05 agosto 2008

«Ma in Italia venne snobbato»

Intervista di Andrea Lavazza a Vittorio Strada
Parla il grande slavista: l’egemonia culturale della sinistra impedì che la sua opera, negli anni Settanta, producesse l’effetto dirompente che ebbe in Francia. «Fu un uomo di profonda e autentica fede, per lui il cristianesimo ortodosso doveva rigenerare la società russa, devastata da 70 anni di regime»

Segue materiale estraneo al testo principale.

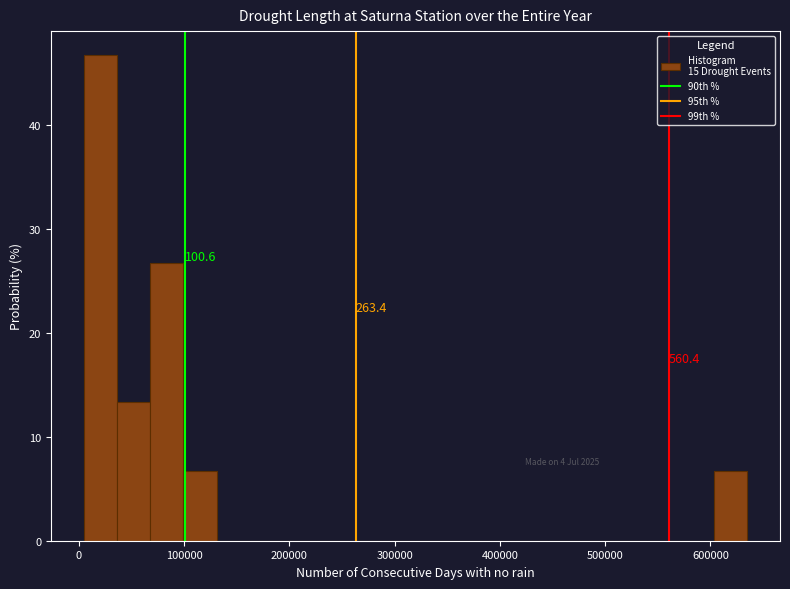

Around what value on the x-axis is the tallest bar? Give the approximate position of its centre, as read against the axis.

20000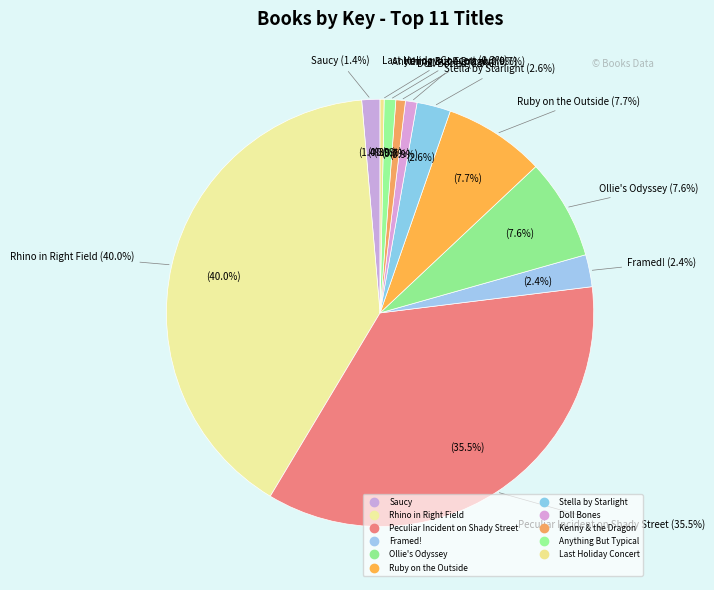

What percentage do Saucy and Kenny & the Dragon together represent?

2.1%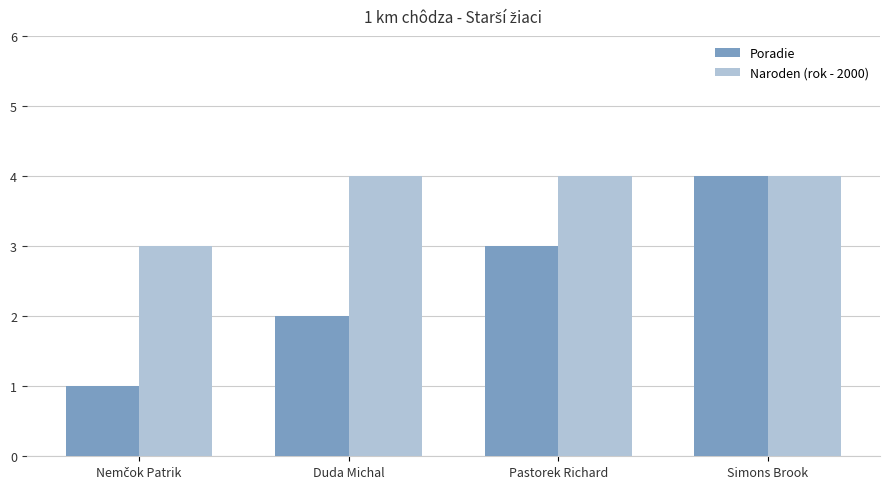

What is the total value across all series at Duda Michal?

6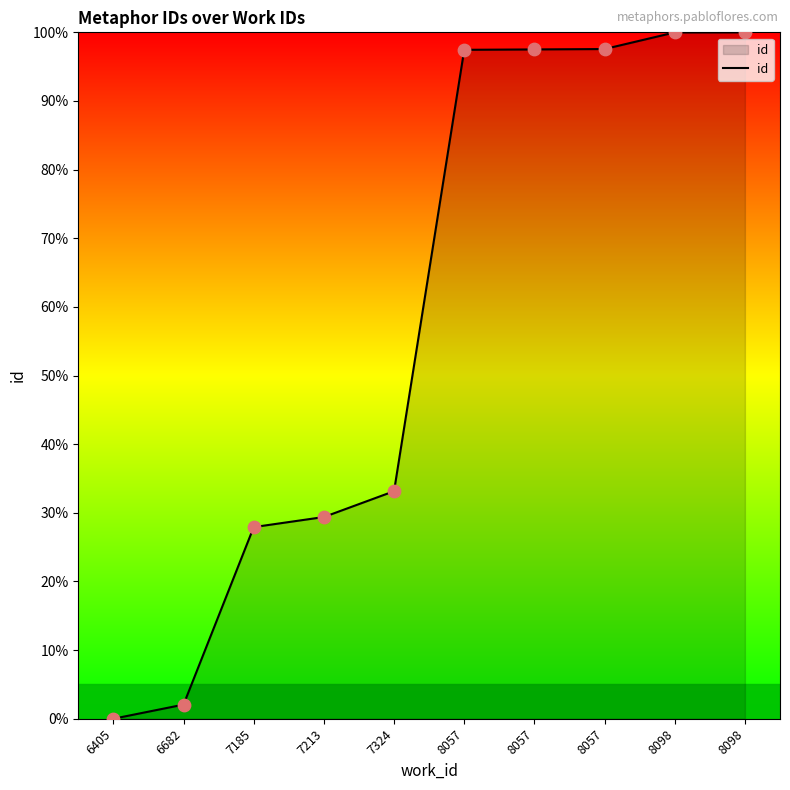

What is the change in value from 8057 to 8098?

+2.4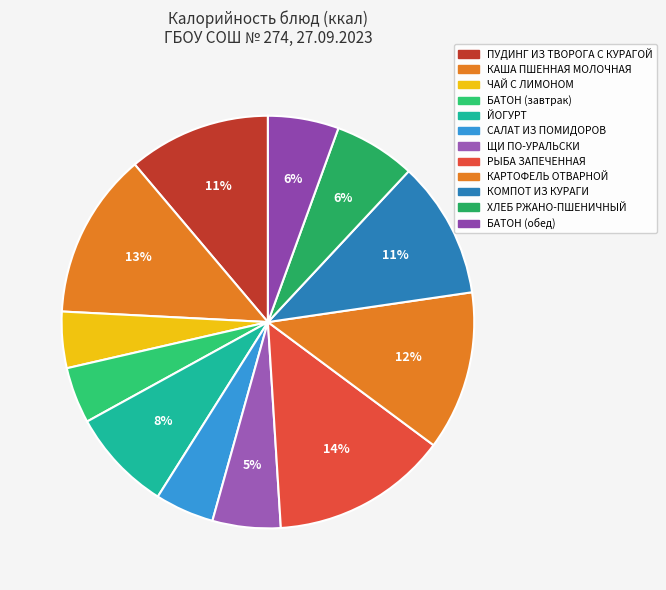

What is the total percentage of ЩИ ПО-УРАЛЬСКИ and КАША ПШЕННАЯ МОЛОЧНАЯ?

18.4%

« Servirebbe un’autocritica di tanta parte della cultura italiana, che consapevolmente non diede risonanza alle rivelazioni sul Gulag fatta da Solzhenitsyn » . Vittorio Strada, slavista insigne, grande conoscitore dello scrittore russo, autore del recente Etica del Terrore. Da Fiodor Dostoevskij a Thomas Mann ( Liberal edizioni), non esita a definire scarsa e debole la recezione nel nostro Paese dell’opera del pensatore scomparso.
Perché l’effetto che Arcipelago Gulag ebbe, ad esempio, in Francia non si ripeté in Italia?
A Parigi l’opera provocò un movimento dirompente, sia nell’élite culturale sia nel grande pubblico: negli anni Settanta del Novecento liberò molte menti ancora prigioniere dell’ideologia comunista. Da noi, l’egemonia culturale del Pci era più sottile e penetrante, tanto che la sottovalutazione o addirittura il rifiuto della sua denuncia avvenne anche da parte di personalità che dal partito si erano staccate, come accadde per il gruppo del manifesto.
Prevalse il pregiudizio favorevole al marxismo- leninismo, che l’opera di Solzhenitsyn metteva sul banco degli imputati. Anzi, non furono pochi coloro che lo accusarono di nostalgie zariste, quando non fasciste, e gli rimproverarono posizioni reazionarie e antisemite.
Il suo recente avvicinamento a Putin potrebbe far pensare a simpatie nazionalistiche e autoritarie...
Bisogna distinguere. Oggi, in Russia, il nazionalismo è il sentimento dominante, nella società come nelle stanze del potere. Ce n’è una forma etnica ( « la Russia ai russi » ), suicida in un Paese multinazionale; e una forma neo- imperiale, venata di rimpianti per l’epoca di potenza staliniana. Solzhenitsyn era totalmente immune da entrambe. La propaganda del Cremlino ha invece creato il mito di un suo appoggio totale all’ex presidente. La preoccupazione dello scrittore patriota era per l’identità nazionale, si interrogava sul problema della sua definizione e ricostruzione. Non possiamo dimenticare che la Russia ha vissuto nel Novecento il crollo di due imperi: quello zarista e quello comunista. I rapporti con le altre etnie, la ' perdita' dell’Ucraina – che per Putin è uno smacco politico, per Solzhenitsyn uno smacco morale – sono importanti temi di riflessione, così come la convivenza con la componente islamica.
Che ruolo ebbe il cristianesimo ortodosso nella vita di Solzhenitsyn?
Fu un autentico uomo di fede profonda e autentica, un credente che considerava il cristianesimo parte integrante della civiltà russa, una componente fondamentale che il comunismo aveva cercato di estirpare. Solzhenitsyn pensava che dal cristianesimo ortodosso fosse necessario partire per la ricostruzione della società russa, devastata da 70 anni di regime. La rinascita del Paese, a suo avviso, non poteva che cominciare dalla rinascita morale, di fronte allo spettacolo dei super- ricchi incuranti del resto della popolazione in miseria, della corruzione, della criminalità.